NR | 1h 46m | Drama | 2022
Films about Asian Americans have ranged from tearjerkers dressed up a comedy to a genuine blend of humor and heart. Often these movies were niche cultural sagas. Sometimes a film presents universal values within an ethnic context. “Dealing With Dad” shows how an Asian American family works out their messy problems.
Margaret Chang (Ally Maki) is a smart working woman who’s long been estranged from her parents. After meeting them, you might understand why. Her mother, Sophie (Page Leong), spends her days glued to Chinese soap operas. Her father, Jialuo (Dana Lee), runs the Milpitas, California household like a one-man storm cell, cycling between eruptions of anger and imposing strictness.

Roy (Peter S. Kim), the elder son of the family, bailed long ago and now trudges through the thankless grind of a corporate job. The younger brother, Larry (Hayden Szeto), still lives at home, but only physically; he barricades himself in his room with video games and headphones, tuning out their dad’s lingering thunder.
Then, out of the blue, Margaret and Roy are summoned back to the Milpitas house, the site of many psychological battle scars. Jialuo has fallen into a serious depression, spending most of his days silent, withdrawn, and bedridden. The siblings aren’t exactly rushing to his bedside, but guilt (and maybe a faint trace of filial duty) finally nudges them through the door.
Balancing Humor and Healing
The tone gradually shifts as the siblings navigate the strange new quiet of their childhood home. What begins as an awkward reunion built on guilt and old resentments slowly becomes a more honest reckoning. This isn’t just with their father’s decline, but with the psychological debris he’s left behind.

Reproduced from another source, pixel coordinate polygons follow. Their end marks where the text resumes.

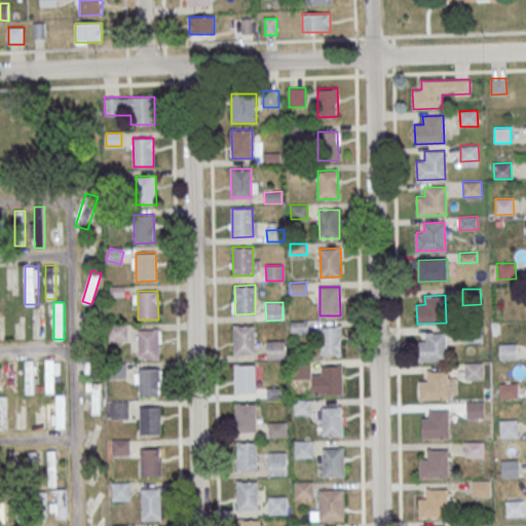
[(16,308),(16,339),(26,339),(26,308),(16,308)]
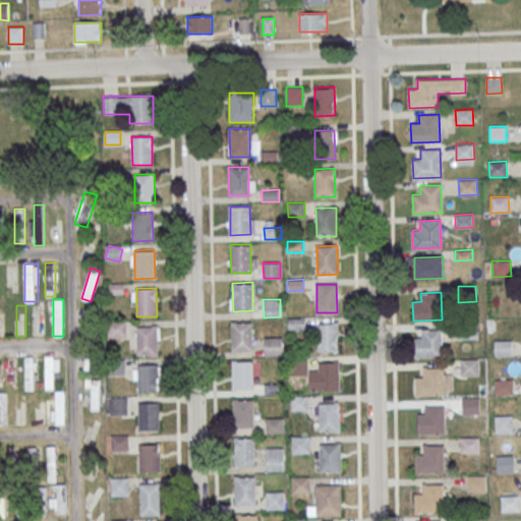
[(44,335),(44,308),(34,308),(34,335),(44,335)]
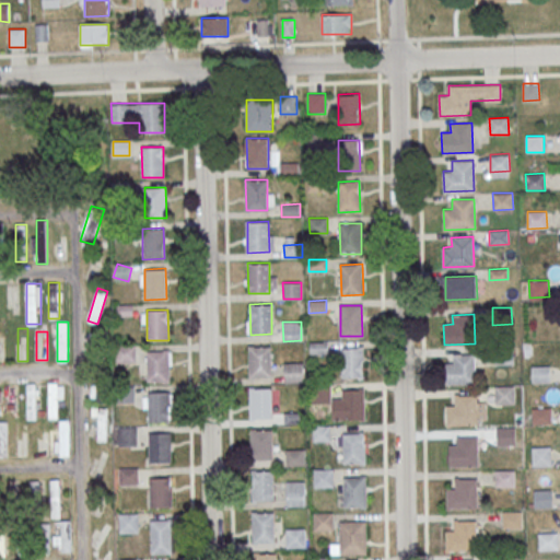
[(310,341),(327,341),(328,353),(310,353),(310,341)]
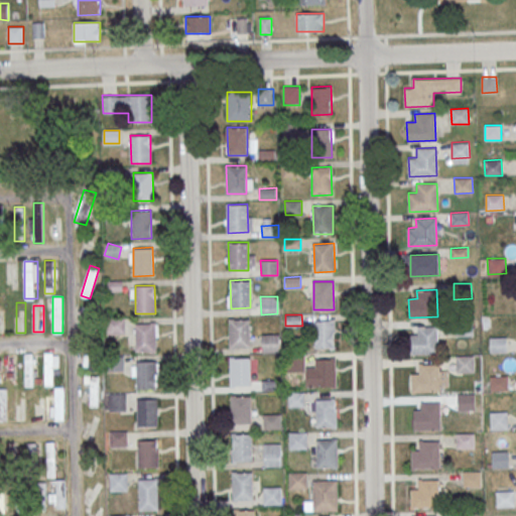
[(125,334),(125,318),(108,318),(108,334),(125,334)]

Writer-director Tom Huang wisely keeps things grounded. This film never strains to become something bigger than it is. It’s a modest, character-driven story that leans into the messiness of family, culture, and memory. The pacing is unhurried, even a bit shaggy in spots, but that gives the narrative beats time to breathe. These siblings don’t unravel everything at once. Like most people with long-standing family scars, they unpack it gradually—half in jokes, half in painful confessions.
Ally Maki leads the trio with confidence. As Margaret, she plays the role of responsible daughter not with sentiment, but with sharp edges and weary resolve. She’s used to taking charge, whether she wants to or not. While her monologue about their father might draw tears, it never feels manipulative.
Kim’s Roy is the sibling with the most visible chip on his shoulder, his bitterness barely masked by sarcasm. Szeto’s Larry, the self-sequestered youngest, is treated as the most juvenile, but he gets his moments too. He especially connects with viewers who can relate to his introverted, pop culture-cocooned escape route. His geekiness isn’t a gimmick. It’s a lifeline.

While the family’s Chinese American identity shapes their dynamics, it never becomes the film’s sole focus and is, therefore, relatable to non-Asians, too. Huang doesn’t explain the culture to the audience; he simply presents it as lived-in.
The tension between cultural expectations and emotional vulnerability is clear in nearly every interaction, particularly in the way the siblings reinterpret their father’s actions through an adult lens. The story isn’t about reconciliation so much as recognition: understanding who your parents really are and what that understanding costs.
“Dealing With Dad” doesn’t offer neat resolutions or dramatic breakthroughs—and that’s exactly why it works. It understands that family isn’t about grand gestures, but about showing up even when it’s uncomfortable. It’s about the often-awkward ways people try to reconnect.
With humor, relatability, and a sharp eye for detail, the film offers a portrait of sibling bonds and long-overdue reckonings that feels specific, yet universally familiar.